Tuesday, June 06, 2017

Github, Git, Git Extensions, using Git, Git Tips and Tricks, Git for Windows

Git Tutorial #1 - Reset current branch to delete local commits with no data loss, and replace with 1 better remote commit

When you are working on a project thats undergoing changes so rapidly that you have no chance to do milestones or take breaks to put out stable versions, you should still commit LOCALLY (Commit, not Commit&Push) often to back up your work, and have old code to go back to during troubleshooting. Taking the time is annoying so just write as little description as possible to save time. 
Then after you have gotten to a milestone or a stable point, you can throw all those away, and Commit and Push ONE single solid commit with complete description and thought put into it when you have time.
This is best to do with local commits only, otherwise there can be some weird situations.
I mean you can do it, but its bad practice to change the history.

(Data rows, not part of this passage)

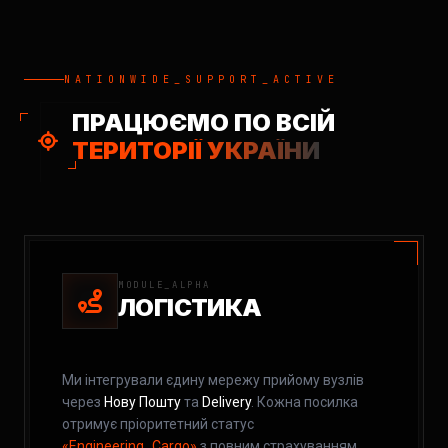
NATIONWIDE_SUPPORT_ACTIVE
ПРАЦЮЄМО ПО ВСІЙ
ТЕРИТОРІЇ УКРАЇНИ
MODULE_ALPHA
ЛОГІСТИКА
Ми інтегрували єдину мережу прийому вузлів
через
Нову Пошту
та
Delivery
. Кожна посилка
отримує пріоритетний статус
«Engineering_Cargo»
з повним страхуванням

Step 1 - Highlight the last commit you want to keep.

Step 2 - Right click on it and choose Reset current branch to here.

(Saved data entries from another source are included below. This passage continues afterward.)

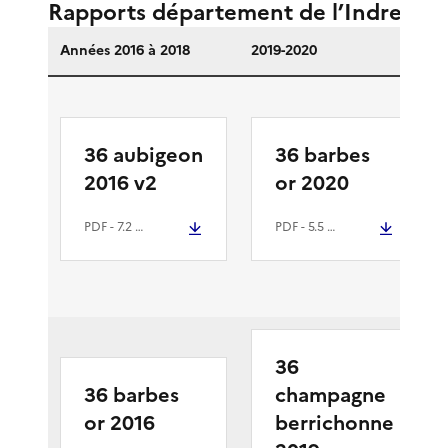
Rapports département de l’Indre (36
Années 2016 à 2018
2019-2020
36 aubigeon
36 barbes
2016 v2
or 2020
PDF
- 7.2 Mio
PDF
- 5.5 Mio
36
36 barbes
champagne
or 2016
berrichonne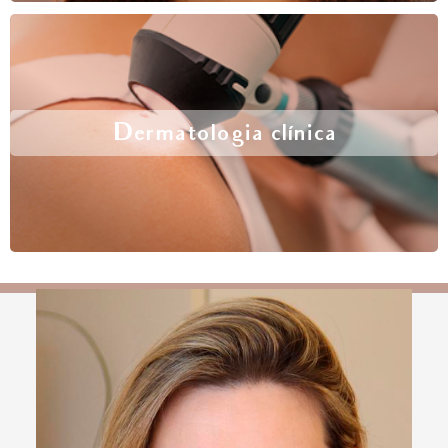
Dermatologia clínica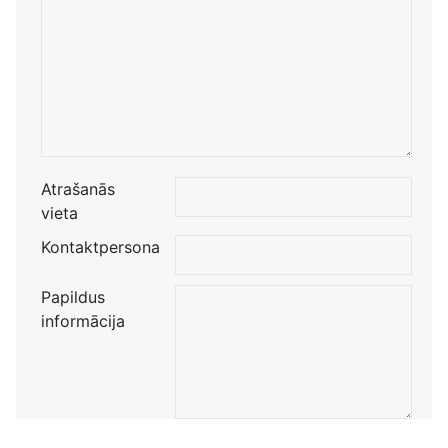
Atrašanās
vieta
Kontaktpersona
Papildus
informācija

Step 3 - This is where you make important decisions. In this tutorial we want to leave our files unchanged, and just delete the commit indexes.

Step 4 - Now it will show the last commit as the past one you picked, and that "New" files can be committed. Still no file data has changed.  At this point you want to the final Commit, and (most likely Push to github too).

Step 5 - You see you've effectively turned all the junk into 1 well formatted commit.

Can the text/descriptions for the old ones can be copied to the new text? No. There is no easy way to aggregate them all like some other git merge commands do. This is why I said dont put that much effort into the temp names. You could copy/paste em manually if it was that important.